Question 1: Which of these chioces of model class will result in the best (lowest) empirical risk $\hat{R}(h; \mathcal{X})$?

Question 2: Which of these will result in the best (lowest) empirical risk on another batch of data $\mathcal{X}'$ drawn from the same distribution as $\mathcal{X}$?

  • In other words, which of these will generalize best?

Empirical Risk vs True Risk¶

Let's formalize the above distinction.

What we truly care about is a quantity known as (true) risk: $R(h; {\cal X})$.

  • True risk is the expected loss "in the wild"
  • Depends on a probability distribution that we don't know: $P(x,y)$ -- the joint distribution of inputs and outputs.
    • If we knew $P$, there's nothing left to "learn": let $\hat{y} = \arg\max_y P(y | x)$.

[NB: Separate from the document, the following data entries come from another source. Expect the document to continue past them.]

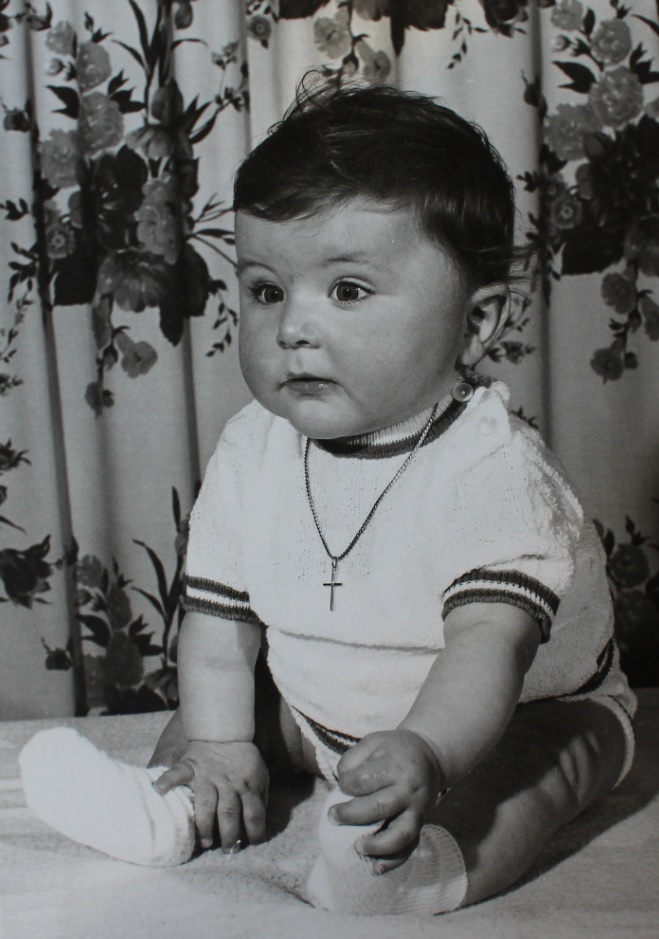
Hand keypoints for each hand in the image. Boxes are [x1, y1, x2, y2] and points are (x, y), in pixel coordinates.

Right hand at [153, 740, 268, 851]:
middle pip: (229, 813)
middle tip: (227, 851)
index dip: (255, 831)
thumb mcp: (261, 775)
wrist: (226, 732)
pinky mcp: (191, 766)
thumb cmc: (244, 758)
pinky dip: (167, 781)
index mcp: (248, 785)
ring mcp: (207, 775)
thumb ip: (260, 797)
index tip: (251, 844)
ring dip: (204, 824)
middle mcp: (228, 783)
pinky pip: (177, 773)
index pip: (254, 813)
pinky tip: (159, 790)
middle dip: (228, 835)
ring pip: (205, 803)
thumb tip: (257, 823)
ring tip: (203, 842)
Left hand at [332, 730, 443, 872]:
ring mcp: (417, 810)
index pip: (364, 780)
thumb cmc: (394, 750)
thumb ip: (353, 758)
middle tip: (333, 817)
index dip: (346, 784)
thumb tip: (340, 782)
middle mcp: (409, 790)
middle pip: (380, 808)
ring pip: (400, 834)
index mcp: (396, 766)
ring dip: (377, 846)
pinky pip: (410, 847)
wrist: (430, 757)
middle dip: (351, 815)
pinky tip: (375, 868)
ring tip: (357, 847)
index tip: (343, 784)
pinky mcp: (420, 825)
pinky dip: (393, 861)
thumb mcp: (373, 741)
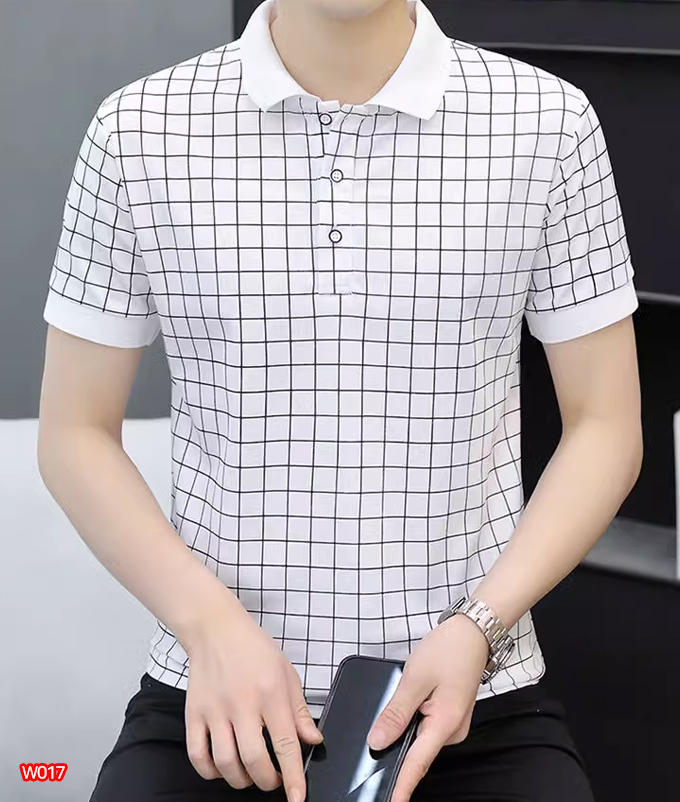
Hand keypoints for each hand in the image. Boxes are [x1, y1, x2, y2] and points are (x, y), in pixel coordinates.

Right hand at [182, 606, 322, 801]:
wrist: (216, 630)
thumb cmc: (253, 648)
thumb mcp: (287, 673)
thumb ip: (300, 710)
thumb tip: (313, 740)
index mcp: (270, 693)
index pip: (286, 744)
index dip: (294, 777)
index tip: (297, 797)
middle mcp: (242, 703)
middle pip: (254, 760)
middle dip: (267, 782)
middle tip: (274, 781)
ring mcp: (215, 710)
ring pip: (226, 763)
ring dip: (241, 780)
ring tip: (250, 776)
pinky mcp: (194, 714)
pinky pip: (198, 756)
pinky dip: (210, 772)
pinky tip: (222, 768)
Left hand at [367, 614, 489, 801]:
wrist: (473, 632)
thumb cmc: (448, 649)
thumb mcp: (414, 678)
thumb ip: (395, 713)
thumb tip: (377, 742)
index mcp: (444, 724)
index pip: (416, 765)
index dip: (400, 787)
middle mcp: (452, 731)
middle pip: (416, 752)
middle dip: (395, 751)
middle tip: (380, 740)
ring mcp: (453, 724)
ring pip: (420, 738)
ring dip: (404, 732)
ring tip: (400, 706)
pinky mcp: (450, 715)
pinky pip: (426, 728)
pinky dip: (413, 723)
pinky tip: (408, 706)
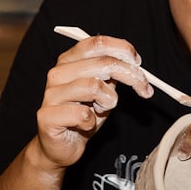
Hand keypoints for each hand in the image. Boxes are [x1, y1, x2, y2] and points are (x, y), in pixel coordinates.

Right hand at [36, 33, 152, 168]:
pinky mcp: (47, 116)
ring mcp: (50, 95)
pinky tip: (87, 124)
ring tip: (104, 108)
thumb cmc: (82, 116)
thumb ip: (112, 75)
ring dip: (109, 100)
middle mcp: (58, 73)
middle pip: (102, 63)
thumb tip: (133, 64)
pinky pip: (82, 114)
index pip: (96, 43)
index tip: (138, 63)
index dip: (122, 49)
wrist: (61, 146)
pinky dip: (92, 121)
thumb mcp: (103, 90)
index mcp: (69, 61)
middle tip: (143, 89)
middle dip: (130, 75)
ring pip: (93, 86)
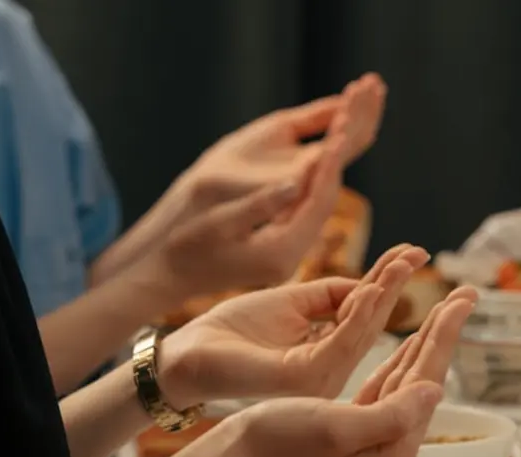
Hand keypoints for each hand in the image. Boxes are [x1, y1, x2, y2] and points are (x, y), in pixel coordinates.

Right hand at [93, 73, 387, 292]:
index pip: (317, 202)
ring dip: (331, 164)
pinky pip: (308, 206)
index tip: (340, 130)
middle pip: (327, 200)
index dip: (329, 165)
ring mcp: (290, 251)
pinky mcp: (283, 243)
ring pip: (321, 202)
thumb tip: (294, 183)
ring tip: (346, 124)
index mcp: (282, 251)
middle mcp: (294, 254)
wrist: (167, 276)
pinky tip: (320, 152)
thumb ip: (256, 206)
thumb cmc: (183, 248)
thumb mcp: (216, 225)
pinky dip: (315, 177)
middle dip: (339, 158)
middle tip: (353, 116)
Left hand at [158, 244, 429, 407]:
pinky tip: (369, 288)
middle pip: (373, 321)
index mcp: (328, 353)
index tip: (413, 251)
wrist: (189, 352)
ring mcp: (320, 378)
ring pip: (363, 330)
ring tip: (401, 262)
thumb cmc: (233, 330)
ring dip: (384, 293)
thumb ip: (331, 294)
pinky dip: (358, 313)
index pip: (367, 312)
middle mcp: (331, 368)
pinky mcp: (304, 377)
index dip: (389, 281)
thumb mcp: (291, 302)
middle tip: (419, 252)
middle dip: (397, 285)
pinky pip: (340, 341)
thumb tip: (368, 284)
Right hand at [229, 287, 477, 456]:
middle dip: (446, 332)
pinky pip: (388, 386)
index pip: (427, 380)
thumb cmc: (277, 442)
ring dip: (428, 340)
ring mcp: (374, 439)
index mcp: (393, 449)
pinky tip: (413, 342)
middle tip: (469, 293)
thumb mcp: (336, 427)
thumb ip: (390, 414)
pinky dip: (402, 358)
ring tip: (449, 308)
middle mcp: (390, 448)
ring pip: (409, 378)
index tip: (463, 299)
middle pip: (425, 376)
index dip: (445, 335)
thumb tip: (435, 390)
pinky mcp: (354, 428)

Where does risk come from?¶

There are three contributors to risk:

  1. Bias (not the same bias as the $b$ in our linear model)
  2. Variance
  3. Irrereducible error

To understand bias and variance, we need to consider hypothetical:

  • There is some underlying distribution/source generating input-output pairs
    • The probabily of a pair is denoted $P(x,y)$
    • The probability of the output given the input is denoted $P(y|x)$
    • Why a distribution? Because the same input (x) can have different ouputs (y).
      • Example: x contains home features: square feet, # bedrooms. Many houses are 2400 square feet with 3 bedrooms, and they're not all priced the same.
  • for i in 1..K
    • Get a random training set with $N$ points sampled from $P$
    • Train a model on that training set, call that $h_i(x)$.
  • Define $\bar{h}(x) = \frac{1}{K} \sum_{i=1}^K h_i(x)$

Bias¶

  • The bias of the training process is how far $\bar{h}(x)$ is from the mean of $P(y|x)$.
  • High bias implies something is keeping you from capturing true behavior of the source.
  • Most common cause of bias? The model class is too restrictive aka too simple aka not powerful enough aka not expressive enough.
    • E.g., if the true relationship is quadratic, using linear functions will have high bias.
  • Training processes with high bias are prone to underfitting.
    • Underfitting is when you fail to capture important phenomena in the input-output relationship, leading to higher risk.

Variance¶

  • The variance of a training process is the variance of the individual models $h_i(x)$; that is, how spread they are around $\bar{h}(x)$.
  • This is a problem, because we only have one $h_i$, not $\bar{h}(x)$, so our model might be way off even if the average is good.
  • Most common causes of variance?
    • Too powerful/expressive of a model, which is capable of overfitting the the training. Overfitting means memorizing or being overly influenced by noise in the training set.
    • Small training set sizes ($N$).
    • Higher irreducible error (noisier training set).

Irreducible Error¶

  • Even if you have a zero bias, zero variance training process, you then predict the mean $P(y|x)$, which is almost never right.
    • Because the truth is non-deterministic.
    • This error that remains is the irreducible error.
  • Source of irreducible error?
    • Not having enough, or enough relevant features in $x$.
  • Note: this error is only irreducible for a given feature set (the information in $x$). If you change the problem to include more features, you can reduce irreducible error.

Worksheet: Problems 1 - 4¶

Identifying the model with the best generalization (i.e. lowest true risk)¶

  • Answer: hold out a test set. Use this to estimate (true) risk.
  • So we need a training set and a test set. But that is not enough in practice. Why?
    • The more times you see results on the test set, the less representative it is as an estimate for $R$.
    • Example: 10k random "models"
  • We need a training set, a test set, and ideally a development or validation set.
    • This set is a surrogate for the test set.